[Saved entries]
● ● ● ●
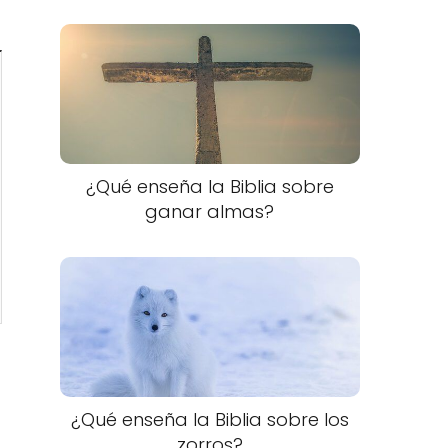
¿Qué enseña la Biblia sobre
ganar almas?
¿Qué enseña la Biblia sobre los
zorros?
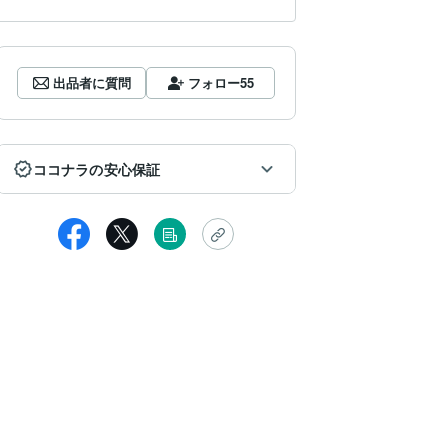
出品者に質問
フォロー
55
ココナラの安心保証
● ● ● ●
■ Work to be completed
Gather every line above that contains the word "enseña" and copy each one out.

■ Exercise solution
¿Qué enseña la Biblia sobre
¿Qué enseña la Biblia sobre los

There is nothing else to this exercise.